For the convertUvTo???.glsl changes: the old convertUvToShapeUvSpace methods converted from Cartesian space, to shape space, to a UV shape space (spanning [0, 1]), all in one method. This has now been broken into two steps:

1. convertUvToShapeSpaceDerivative, which transforms the coordinate to shape space and computes the partial derivatives of the transformation.
2. convertShapeToShapeUvSpace, which converts from the native shape space to a UV space spanning [0, 1].

Testing plan

Load this local Sandcastle and verify that all 3 shape types are rendered with sharp edges and lighting.

Author checklist

• I have submitted a Contributor License Agreement
• I have added my name to CONTRIBUTORS.md
• I have updated CHANGES.md with a short summary of my change
• I have added or updated unit tests to ensure consistent code coverage
• I have update the inline documentation, and included code examples where relevant
• I have performed a self-review of my code

[github-actions]

Thank you for the pull request, @jjhembd!

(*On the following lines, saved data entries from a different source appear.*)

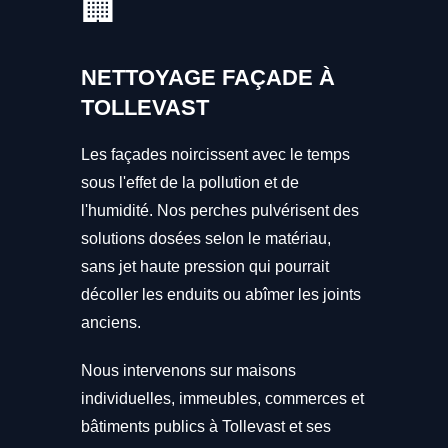
🏢
NETTOYAGE FAÇADE À
TOLLEVAST
Les façades noircissent avec le temps
sous l'effet de la pollution et de
l'humidité. Nos perches pulvérisent des
solutions dosées selon le matériau,
sans jet haute pression qui pourrait
décoller les enduits ou abîmer les joints
anciens.
Nous intervenons sur maisons
individuelles, immeubles, commerces et
bâtiments publics à Tollevast et ses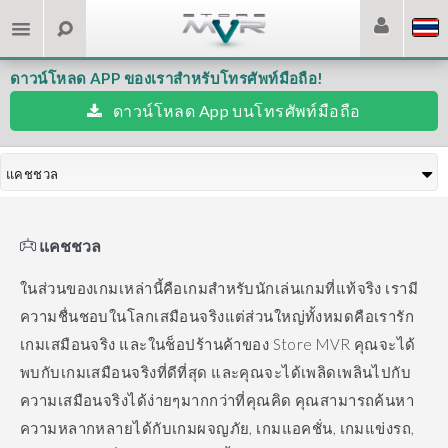
ดาวน์โหลด APP ของเราสำหรับโทรศัพท์มือถือ!
ดาวน์โหลด App บนโทรศัพท์มือถือ
แคชชวล
แคชชวล
ในส่วนของเกมเหล่านี้คือเกมสำหรับนักเล่นเกมที่แท้จริง เรามี
ความชื่นชอบในโลกเสมือนจริงแต่ส่วนใหญ่ทั้งหมดคือเรารัก
เกมเสมือนจริง
และในช็อปร้านค้าของ Store MVR คุณจะได้
พบกับเกมเสมือนจริงที่ดีที่สุด และคุณจะได้เพลิดเพลินไปกับ
ความเสมือนจริงได้ง่ายๆมากกว่าที่คุณคิด
คุณสามารถค้นหา
ความหลากหลายได้กับเกมผจญภัย, เกมแอคชั่น, เกมแข่งรถ,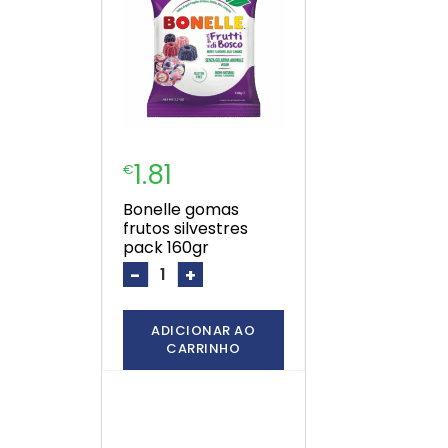
1.81
€
bonelle gomas
frutos silvestres
pack 160gr
-
+
ADICIONAR AO
CARRINHO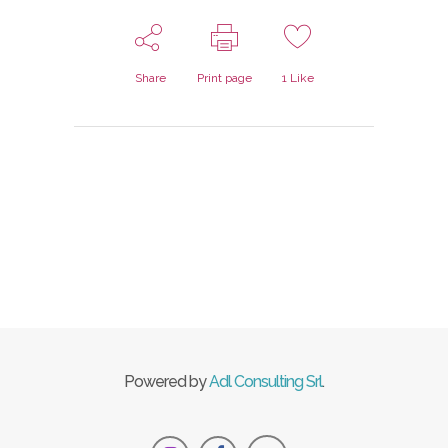
Share
Print page
1
Like
Powered by
Adl Consulting Srl
.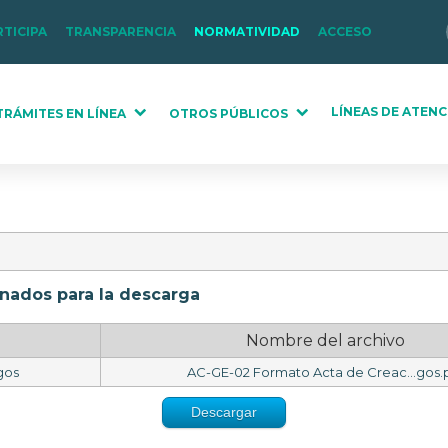
RTICIPA
TRANSPARENCIA
NORMATIVIDAD
ACCESO
LÍNEAS DE ATENC
TRÁMITES EN LÍNEA
OTROS PÚBLICOS
onados para la descarga
Nombre del archivo
gos
AC-GE-02 Formato Acta de Creac...gos.
Descargar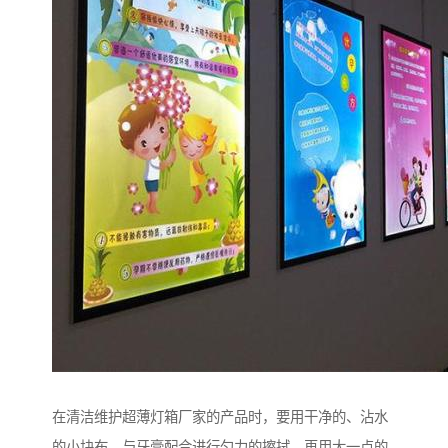
在清洁维护超薄灯箱厂家的产品时，要用干净的、沾水
的小块布，与牙膏配合进行匀力的擦拭，再用大一点的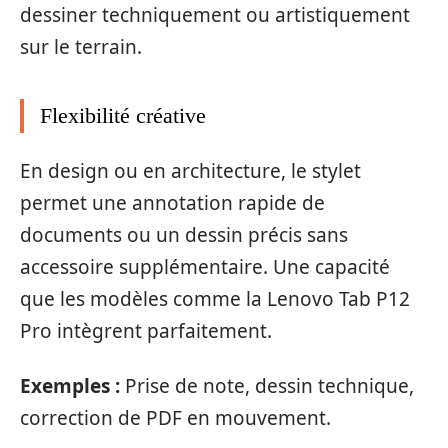
dessiner techniquement ou artistiquement
sur le terrain.
Flexibilité créative
En design ou en architecture, le stylet
permet une annotation rapide de
documents ou un dessin précis sans
accessoire supplémentaire. Une capacité
que les modèles comme la Lenovo Tab P12
Pro intègrent parfaitement.
Exemples :
Prise de note, dessin technique,
correction de PDF en mouvement.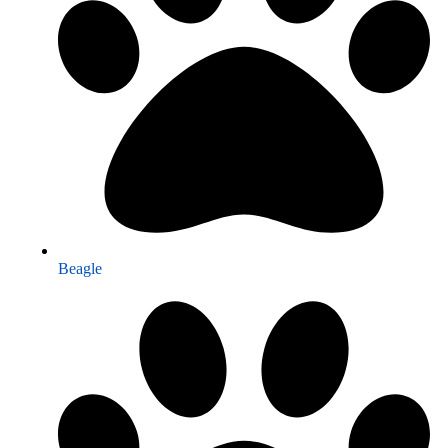
Beagle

✅ We can confirm we have a CLA on file for you.

[jjhembd]

This evoluteScale used to be computed in single precision on the shader, in the nearestPointOnEllipse function in convertUvToEllipsoid.glsl. It is the difference of two very similar values, so it is safer to compute it in double precision on the CPU to avoid subtractive cancellation.

[ggetz]

Where does the 0.02 come from? Should this be configurable, or at least declared as a constant?

[ggetz]

I know this was existing code that was just moved to this file in this PR, but would it be possible to better explain what these magic numbers are in a comment?

[jjhembd]

I haven't been able to trace where this hash function came from. It is similar to one of the functions in a popular shadertoy example, but most uses that I have seen use a different value for the hashscale. See for example the hash12 function in this gist.
I added a link to the shadertoy in a comment.

[ggetz]

Are you able to address this TODO?

[ggetz]

Is there a relevant replacement spec for the Jacobian approach? (It's OK if there's not.)

[jjhembd]

No, all step size math has been moved to the shader.

[ggetz]

@jjhembd I'm seeing some artifacts in the center of the screen when zoomed out for both box and cyllinder types, but not ellipsoid:

Box:

Cyllinder:

They seem to flicker, even when the camera is not moving. Maybe some kind of z-fighting?

[jjhembd]

@jjhembd I'm seeing some artifacts in the center of the screen when zoomed out for both box and cyllinder types, but not ellipsoid:

This should be fixed. Let me know if it works on your end now!

[ggetz]

Thanks @jjhembd, the cylinder is looking good.

However, I still seem to see some artifacts with the box shape. They persist despite adjust the step size in the voxel inspector, but do change appearance when the value is changed.

[jjhembd]

Thanks @jjhembd, the cylinder is looking good.

However, I still seem to see some artifacts with the box shape. They persist despite adjust the step size in the voxel inspector, but do change appearance when the value is changed.

As discussed offline: we're not able to reproduce this artifact on a Windows machine. I've opened #11894 to track the bug.

[ggetz]

Thanks @jjhembd! This should be good to go then.